The capacity for running a race comes from preparation and training – the small details of our behavior add up to our ability to run the race that God has set before us – in every phone call that is made, in every conversation with a first time visitor, in every meeting, in every gathering - are we looking to Jesus to guide our response – are we running the race that has been set before us?

Its easy for us to slip into that little grain of sand mentality – to feel as though we are such small players on such a large stage that our efforts are invisible and insignificant – we drift into thinking that it is only what happens in the sanctuary on Sunday mornings that really matters in the life of this church. Hebrews tells us NO! – the race of faith is run step by step, it happens in the most unlikely of places- conversation by conversation, prayer by prayer, a cup of coffee shared, a casserole brought over to the house, crying together when the grief is to great to bear alone, laughing together when the task is too impossible, meeting someone’s eyes and seeing Jesus lurking in there, realizing that we long for Jesus to guide our words and our hearts as we walk out into the parking lot and into the rest of our lives.

Hebrews advice to us is practical – run the race! You might remember when the LA Marathon route came right past the church steps on Wilshire. It was always such an exhilarating Sunday (well, once you waded through the traffic to get here). We would pop out to the sidewalk in between services and cheer the runners on – I remember both Sara Erickson and David Valdez have run that marathon.

Its not like David showed up early for church on marathon Sunday and decided to duck under the police tape and start running. He chose it, he trained, he surrounded himself with a community of other runners. He made a myriad of choices that added up to him running the race.

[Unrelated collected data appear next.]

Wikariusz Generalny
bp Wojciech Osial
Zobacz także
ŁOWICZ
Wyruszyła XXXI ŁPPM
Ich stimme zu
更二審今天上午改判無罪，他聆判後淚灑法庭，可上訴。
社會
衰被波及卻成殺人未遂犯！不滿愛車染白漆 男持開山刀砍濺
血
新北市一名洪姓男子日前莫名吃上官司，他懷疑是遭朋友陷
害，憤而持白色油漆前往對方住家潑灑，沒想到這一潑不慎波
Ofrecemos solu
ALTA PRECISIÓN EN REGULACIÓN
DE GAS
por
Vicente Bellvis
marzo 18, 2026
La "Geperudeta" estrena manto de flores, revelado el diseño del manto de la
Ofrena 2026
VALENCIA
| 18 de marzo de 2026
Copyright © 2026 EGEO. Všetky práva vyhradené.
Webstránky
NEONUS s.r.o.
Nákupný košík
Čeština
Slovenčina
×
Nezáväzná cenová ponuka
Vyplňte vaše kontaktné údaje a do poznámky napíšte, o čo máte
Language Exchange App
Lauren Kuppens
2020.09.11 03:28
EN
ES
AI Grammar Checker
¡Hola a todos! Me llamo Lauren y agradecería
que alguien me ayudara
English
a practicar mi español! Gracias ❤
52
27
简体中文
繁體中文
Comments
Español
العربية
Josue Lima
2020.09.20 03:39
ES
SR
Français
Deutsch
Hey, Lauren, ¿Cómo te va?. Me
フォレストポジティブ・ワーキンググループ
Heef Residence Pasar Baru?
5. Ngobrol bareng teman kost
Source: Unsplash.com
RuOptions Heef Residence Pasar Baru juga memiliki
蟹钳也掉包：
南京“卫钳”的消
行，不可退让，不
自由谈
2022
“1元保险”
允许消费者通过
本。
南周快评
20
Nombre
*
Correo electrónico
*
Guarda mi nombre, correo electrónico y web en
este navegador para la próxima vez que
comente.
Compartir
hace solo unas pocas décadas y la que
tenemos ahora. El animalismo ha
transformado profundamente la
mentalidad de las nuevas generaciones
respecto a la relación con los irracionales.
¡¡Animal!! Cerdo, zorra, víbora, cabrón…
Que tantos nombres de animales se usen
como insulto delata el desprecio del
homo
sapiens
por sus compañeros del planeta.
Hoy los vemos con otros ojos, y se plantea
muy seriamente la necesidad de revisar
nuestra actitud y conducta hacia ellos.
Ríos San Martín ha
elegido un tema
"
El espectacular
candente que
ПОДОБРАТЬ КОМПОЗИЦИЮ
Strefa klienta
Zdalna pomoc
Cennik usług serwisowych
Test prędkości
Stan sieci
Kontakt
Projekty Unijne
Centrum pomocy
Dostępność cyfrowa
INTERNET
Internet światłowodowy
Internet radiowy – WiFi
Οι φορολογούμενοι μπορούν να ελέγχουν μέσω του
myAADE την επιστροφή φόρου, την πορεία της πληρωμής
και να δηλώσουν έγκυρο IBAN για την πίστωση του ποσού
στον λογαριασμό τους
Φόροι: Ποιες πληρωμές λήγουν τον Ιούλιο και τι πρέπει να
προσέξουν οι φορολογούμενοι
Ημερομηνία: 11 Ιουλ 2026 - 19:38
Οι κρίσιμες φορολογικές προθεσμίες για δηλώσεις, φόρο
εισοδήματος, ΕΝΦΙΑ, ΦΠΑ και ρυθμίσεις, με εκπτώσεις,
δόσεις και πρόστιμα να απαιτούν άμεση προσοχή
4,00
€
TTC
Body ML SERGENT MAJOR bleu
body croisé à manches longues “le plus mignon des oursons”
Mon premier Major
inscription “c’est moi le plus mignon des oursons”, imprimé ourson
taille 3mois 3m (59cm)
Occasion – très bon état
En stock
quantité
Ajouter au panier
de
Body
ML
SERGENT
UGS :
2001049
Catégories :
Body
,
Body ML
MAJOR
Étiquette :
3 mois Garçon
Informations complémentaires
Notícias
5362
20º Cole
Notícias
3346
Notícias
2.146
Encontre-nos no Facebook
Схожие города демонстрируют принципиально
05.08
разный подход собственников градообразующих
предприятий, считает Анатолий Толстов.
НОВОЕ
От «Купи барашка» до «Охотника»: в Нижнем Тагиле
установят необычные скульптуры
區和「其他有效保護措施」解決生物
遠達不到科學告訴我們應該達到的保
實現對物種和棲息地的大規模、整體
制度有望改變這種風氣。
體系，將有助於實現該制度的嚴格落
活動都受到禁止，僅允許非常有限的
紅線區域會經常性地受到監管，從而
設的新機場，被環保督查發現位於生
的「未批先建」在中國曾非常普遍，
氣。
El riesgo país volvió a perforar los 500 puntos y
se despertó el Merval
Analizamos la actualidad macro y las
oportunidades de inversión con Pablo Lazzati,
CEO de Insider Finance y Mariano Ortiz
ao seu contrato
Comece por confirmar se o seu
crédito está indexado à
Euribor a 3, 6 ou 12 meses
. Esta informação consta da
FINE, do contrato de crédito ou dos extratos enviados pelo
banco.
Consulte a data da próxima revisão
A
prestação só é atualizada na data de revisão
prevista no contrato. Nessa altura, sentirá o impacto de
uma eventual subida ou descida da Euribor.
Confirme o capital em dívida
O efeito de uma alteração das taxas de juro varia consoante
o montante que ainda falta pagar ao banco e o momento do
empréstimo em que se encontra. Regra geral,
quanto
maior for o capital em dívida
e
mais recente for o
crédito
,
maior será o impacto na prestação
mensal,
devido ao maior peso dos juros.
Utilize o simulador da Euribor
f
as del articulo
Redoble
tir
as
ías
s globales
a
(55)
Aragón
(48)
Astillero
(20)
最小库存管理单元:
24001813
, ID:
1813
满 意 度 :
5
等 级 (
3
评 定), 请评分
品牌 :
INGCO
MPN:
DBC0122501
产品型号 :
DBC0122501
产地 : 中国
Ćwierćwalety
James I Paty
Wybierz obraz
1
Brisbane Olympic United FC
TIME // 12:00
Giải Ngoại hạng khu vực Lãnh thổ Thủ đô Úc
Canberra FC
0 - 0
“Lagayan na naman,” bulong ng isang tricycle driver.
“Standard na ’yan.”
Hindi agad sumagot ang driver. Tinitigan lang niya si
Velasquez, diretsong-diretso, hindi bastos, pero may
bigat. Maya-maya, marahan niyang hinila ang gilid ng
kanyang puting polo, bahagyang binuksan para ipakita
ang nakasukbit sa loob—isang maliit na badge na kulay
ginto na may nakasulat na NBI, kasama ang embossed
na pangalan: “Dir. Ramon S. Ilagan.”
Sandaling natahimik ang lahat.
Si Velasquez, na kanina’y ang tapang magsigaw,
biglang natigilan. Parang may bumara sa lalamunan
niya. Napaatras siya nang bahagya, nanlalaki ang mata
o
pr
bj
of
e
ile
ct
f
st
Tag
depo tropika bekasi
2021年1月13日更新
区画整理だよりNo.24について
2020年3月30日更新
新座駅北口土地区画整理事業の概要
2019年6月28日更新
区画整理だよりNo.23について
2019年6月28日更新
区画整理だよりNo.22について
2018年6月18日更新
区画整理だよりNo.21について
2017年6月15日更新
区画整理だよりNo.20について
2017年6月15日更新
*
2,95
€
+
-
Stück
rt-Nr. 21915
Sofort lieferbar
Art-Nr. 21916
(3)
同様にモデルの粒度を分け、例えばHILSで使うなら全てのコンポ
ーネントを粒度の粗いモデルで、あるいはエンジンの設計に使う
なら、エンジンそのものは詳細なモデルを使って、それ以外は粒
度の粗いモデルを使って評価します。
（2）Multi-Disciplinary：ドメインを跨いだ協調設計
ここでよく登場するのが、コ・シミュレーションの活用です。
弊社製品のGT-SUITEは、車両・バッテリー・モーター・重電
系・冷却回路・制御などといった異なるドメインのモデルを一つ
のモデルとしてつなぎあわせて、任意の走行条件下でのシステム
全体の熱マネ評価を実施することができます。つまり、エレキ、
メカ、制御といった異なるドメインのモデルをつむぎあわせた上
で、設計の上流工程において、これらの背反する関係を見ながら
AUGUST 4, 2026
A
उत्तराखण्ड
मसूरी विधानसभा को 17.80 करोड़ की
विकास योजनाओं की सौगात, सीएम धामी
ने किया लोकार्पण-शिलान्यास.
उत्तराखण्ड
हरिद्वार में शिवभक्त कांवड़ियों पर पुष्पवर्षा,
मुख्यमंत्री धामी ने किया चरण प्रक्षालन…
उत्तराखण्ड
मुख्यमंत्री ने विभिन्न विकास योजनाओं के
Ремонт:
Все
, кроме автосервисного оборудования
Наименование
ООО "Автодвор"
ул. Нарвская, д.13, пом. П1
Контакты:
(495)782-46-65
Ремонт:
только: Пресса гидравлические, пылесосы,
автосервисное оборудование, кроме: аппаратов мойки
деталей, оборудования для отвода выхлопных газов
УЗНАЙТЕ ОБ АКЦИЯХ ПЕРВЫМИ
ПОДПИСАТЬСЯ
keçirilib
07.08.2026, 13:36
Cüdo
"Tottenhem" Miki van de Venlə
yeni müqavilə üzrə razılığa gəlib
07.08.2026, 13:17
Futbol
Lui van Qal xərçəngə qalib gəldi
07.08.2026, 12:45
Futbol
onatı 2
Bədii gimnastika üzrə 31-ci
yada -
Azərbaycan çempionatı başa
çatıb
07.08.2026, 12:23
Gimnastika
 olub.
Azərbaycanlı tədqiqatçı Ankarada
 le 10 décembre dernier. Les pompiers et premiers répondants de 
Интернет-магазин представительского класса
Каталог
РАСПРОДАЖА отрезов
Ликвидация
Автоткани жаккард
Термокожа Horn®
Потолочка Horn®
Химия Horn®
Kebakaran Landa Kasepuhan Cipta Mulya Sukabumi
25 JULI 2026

In the same way the passage today calls us to choose the race of faith. This 2000 year old conversation has been carried on - it has continued to unfold because women and men of God have moved beyond good intentions to action. Individuals whose names we no longer know – who maybe used to sit in the same pew that you are sitting in this morning - people who might have felt as insignificant as a grain of sand on Santa Monica beach – these individuals took seriously the Holy Spirit’s compelling love and they did what God set before them. And now they are part of the cloud of witnesses encouraging us on in our race. So Immanuel. On the days when we feel like what we are doing doesn’t matter. And on the days when everything else feels more important. And on the days when we feel tripped up and shut down at every turn. Let us be carried by the faithful people who have run this race before us. Let us be carried by faithful people who are running along side us. And let us press in this race that God has set before us. Amen.